For the past 10 years, Prokofiev has been attempting to navigate the road between the classical and the club scene, between metronome markings and beats per minute. Although not the first by a long shot to combine the two (Karlheinz Stockhausen, prince of the classical avant-garde, had an honoured place on the Beatles' Sgt. Pepper's album cover), Prokofiev may be the first to entwine the human spirit of the classics with the beat-oriented, mechanical world of electronic dance music. And based on the enthusiastic reception he received from Saturday's Art of Time audience, the combination seems to be working.

Three of Prokofiev's compositions were performed on Saturday, including two which involved electronics along with live performance. The first movement, Outta Pulsor, of his Cello Multitracks, combined live cellist Thomas Wiebe along with eight pre-recorded cello colleagues (actually one cellist recorded eight times), with Prokofiev mediating the mix between the participants live from his laptop. His Silentefor String Trio, Piano, Bass Clarinet and Scratch DJ had Prokofiev adding the scratches and clicks off a typical vinyl record to his instrumentalists as an equal participant in a musical performance – one player among many.

And that equality was the key to the success of these works. Mixed-media genres can so easily descend into novelty and empty effect, but Prokofiev never fell into that trap. His music is relatively conservative, respectful of the lyrical tradition of classical music and of the need for music to be accessible and clear, even when the methods by which it is being made are new. This is an aesthetic stance could have been picked up from his club experience, where the audience you are trying to move is standing right in front of you. That connection with an audience is wonderful when earned, and Prokofiev's classical compositions share some of the same desire for response.

They are also influenced by the powerful reliance on rhythm that lies at the soul of all electronic dance music. That rhythmic texture was especially obvious in the major work on the program, Prokofiev's First String Quartet, which has no electronic component at all, only traditional instruments. Yet throughout the work, the world of dance music kept insistently insinuating itself – through bows struck on strings, pizzicato pluckings, constantly repeating figures, complex interrelated rhythms– the world that dance music creates with its turntables, mixing boards and sampling machines.

But the acoustic version had one thing no dance music has – and that was the human element. The true nature of the open-ended freedom of classical music, compared to the tight, formulaic world of mechanized pop, came into view when Gabriel Prokofiev created laptop remixes on the spot of the pieces we had just heard performed live. In each case, the sprightly, quirky, open world of live performance was overwhelmed by the beat-oriented, reductive power of trance-like dance rhythms. It was like the Transformers in reverse – humans being forced into a mechanical, machine-like imprisonment. The mixes were powerful, and even beautiful, but reduced in some way by their need for repetitive continuity – not as satisfying as the earlier live performances of the same works had been.
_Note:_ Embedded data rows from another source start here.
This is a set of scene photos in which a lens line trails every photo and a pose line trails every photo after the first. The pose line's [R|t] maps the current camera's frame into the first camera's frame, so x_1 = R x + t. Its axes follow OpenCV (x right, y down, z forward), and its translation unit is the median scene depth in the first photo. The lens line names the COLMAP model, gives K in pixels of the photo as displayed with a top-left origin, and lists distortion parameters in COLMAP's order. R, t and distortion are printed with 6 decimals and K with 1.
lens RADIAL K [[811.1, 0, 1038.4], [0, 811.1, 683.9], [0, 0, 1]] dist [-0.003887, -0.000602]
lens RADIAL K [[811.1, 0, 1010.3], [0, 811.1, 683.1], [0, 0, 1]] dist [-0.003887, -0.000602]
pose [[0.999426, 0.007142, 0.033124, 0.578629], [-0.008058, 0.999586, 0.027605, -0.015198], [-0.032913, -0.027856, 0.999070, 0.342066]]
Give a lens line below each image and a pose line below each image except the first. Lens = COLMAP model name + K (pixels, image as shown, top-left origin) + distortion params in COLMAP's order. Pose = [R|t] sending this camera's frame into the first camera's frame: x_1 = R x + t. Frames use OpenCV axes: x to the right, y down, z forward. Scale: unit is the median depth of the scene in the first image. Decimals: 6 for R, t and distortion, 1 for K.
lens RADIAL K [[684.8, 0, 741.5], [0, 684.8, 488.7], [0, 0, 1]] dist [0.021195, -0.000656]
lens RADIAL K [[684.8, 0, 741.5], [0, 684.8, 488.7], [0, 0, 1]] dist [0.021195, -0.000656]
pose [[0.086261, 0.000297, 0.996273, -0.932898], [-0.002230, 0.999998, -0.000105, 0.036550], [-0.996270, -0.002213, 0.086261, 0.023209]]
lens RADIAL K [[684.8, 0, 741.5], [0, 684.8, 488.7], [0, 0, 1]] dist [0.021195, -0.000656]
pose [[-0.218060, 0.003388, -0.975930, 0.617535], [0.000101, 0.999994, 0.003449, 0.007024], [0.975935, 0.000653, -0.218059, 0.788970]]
Prokofiev loves his electronics, but he finds them at their most creative when conjoined with live musicians. And his audience responded to this mixture, especially as the performances by the Art of Time Ensemble were so excellent, in the Prokofiev works as well as the two non-Prokofiev pieces which began and ended the program. Robert Carli's soprano sax was the highlight of Jonathan Goldsmith's Camera Obscura, and the Quartet assembled for the Prokofiev also shone in Gavin Bryars's A Man in a Room Gambling.

The Art of Time Ensemble keeps pushing the boundaries for us of what is and isn't "classical" music. This time out, they provided much food for thought and fine music-making at the same time.